Below is a block of entries, which should be copied verbatim apart from the pictures.

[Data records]
_ _ _ _ _ _ _
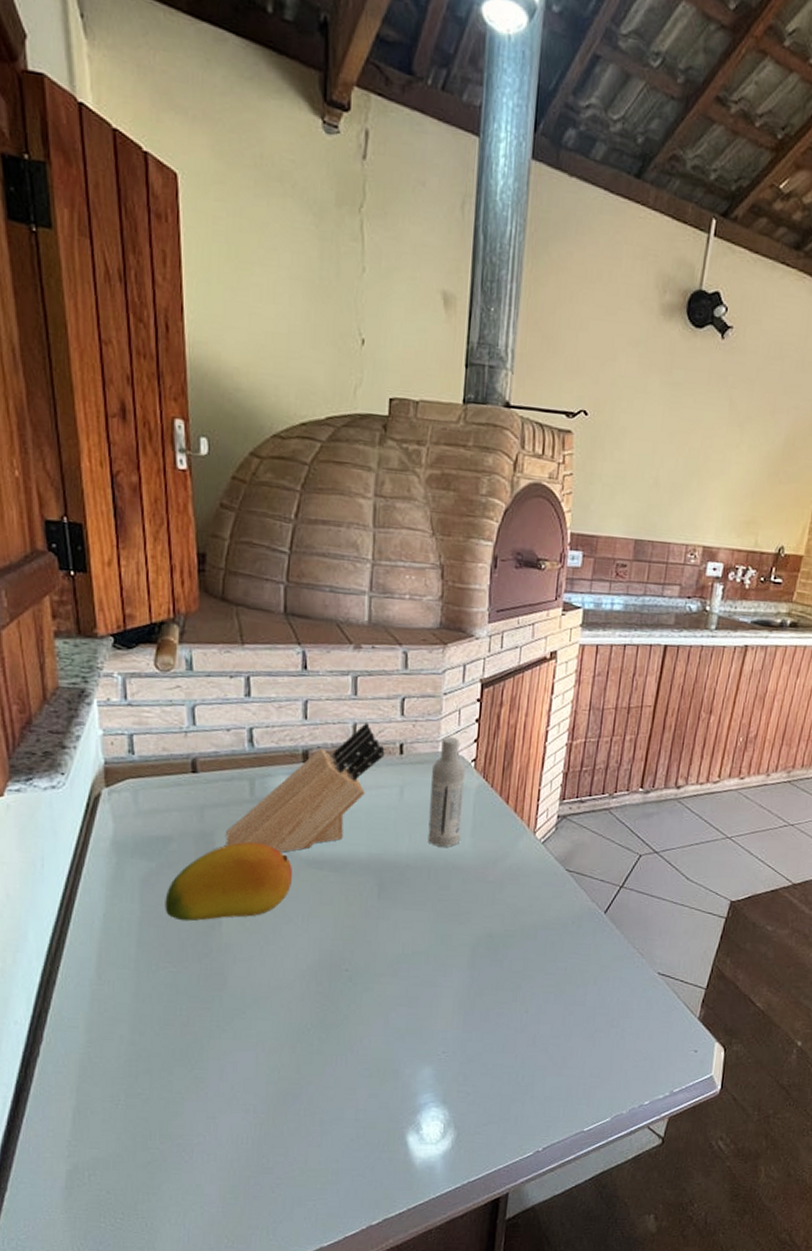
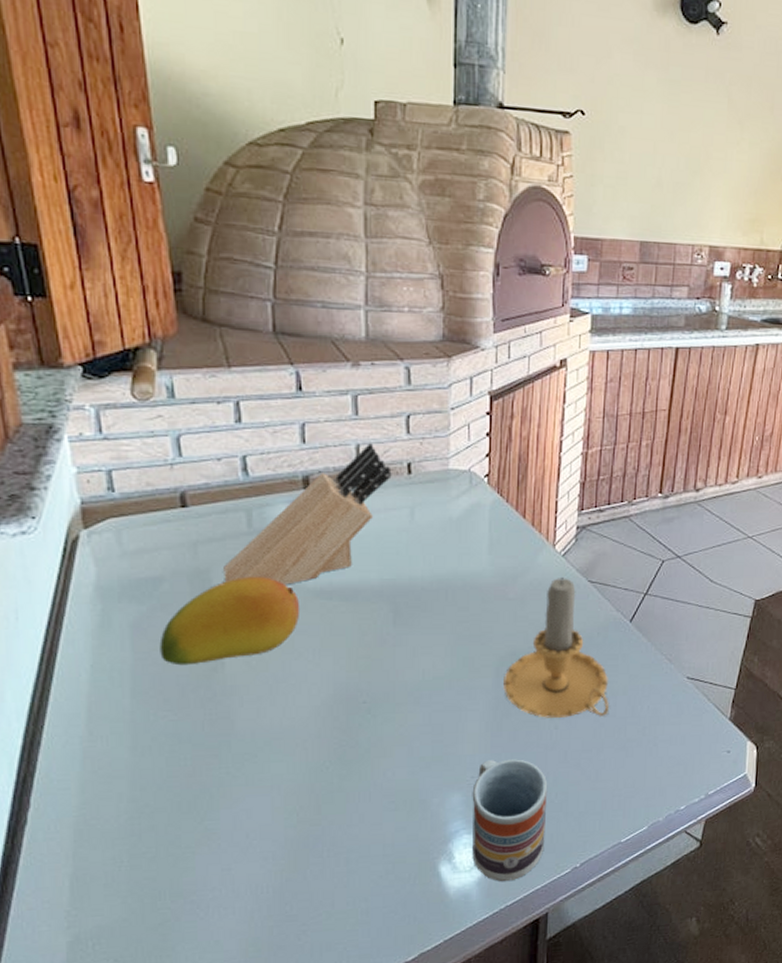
bottle: present [428,737,466,847] -> none [443,453,479,567]
cup: none [439,1037,516,1158] -> present [472,759,548,882]
candle: none [478,864,580,1005] -> present [503,578,608,718]

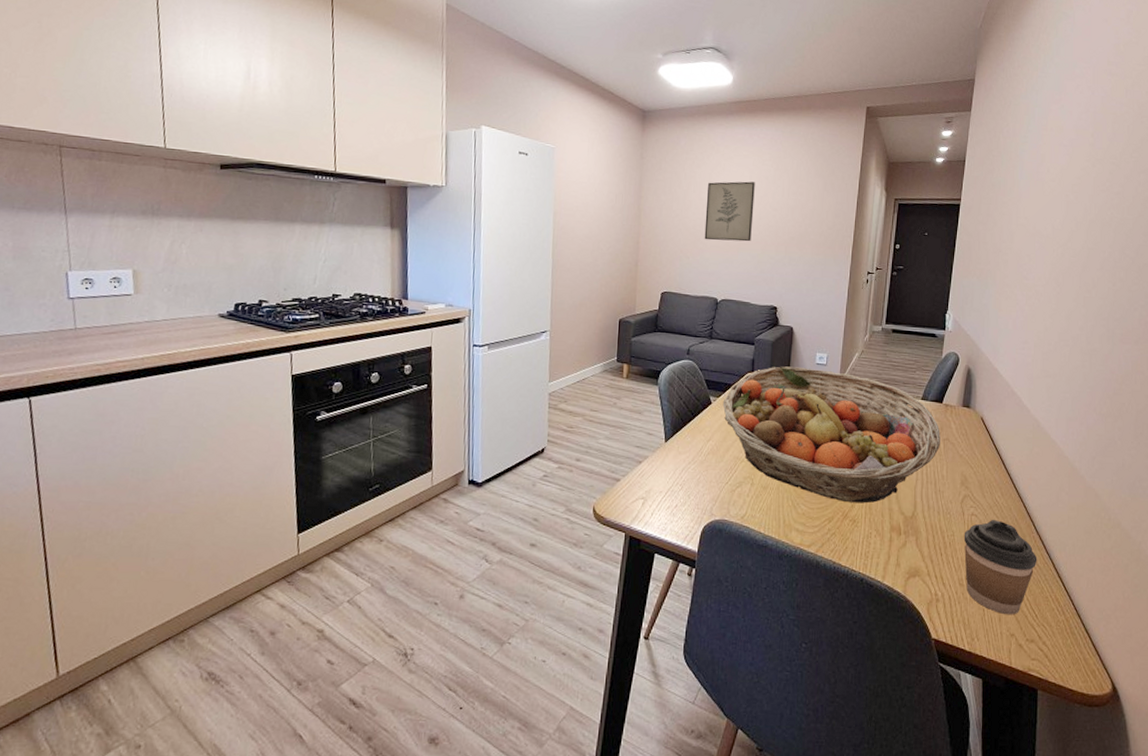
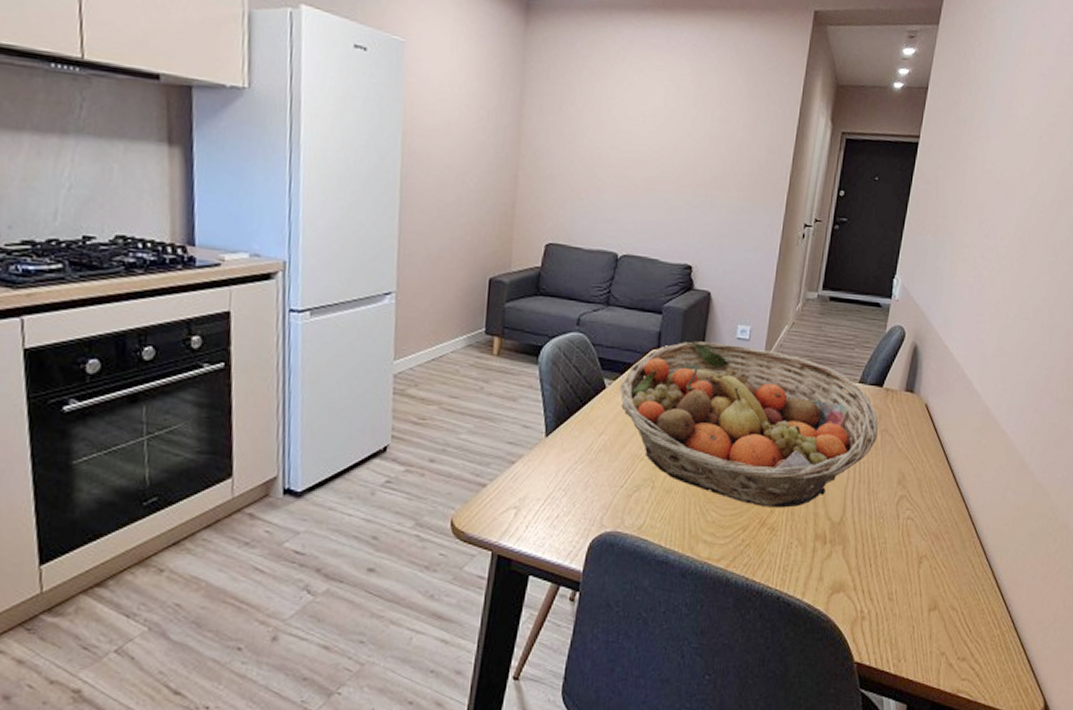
wall art: present [704,181,755,242] -> none [603,100,671,181]
coffee cup: present [964,520,1037,615] -> none [895,524,976,632]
_ _ _ _ _ _ _
→ REPLY TO THE TASK:
bottle: present [428,737,466,847] -> none [443,453,479,567]
cup: none [439,1037,516,1158] -> present [472,759,548,882]
candle: none [478,864,580,1005] -> present [503,578,608,718]

wall art: present [704,181,755,242] -> none [603,100,671,181]
coffee cup: present [964,520,1037,615] -> none [895,524,976,632]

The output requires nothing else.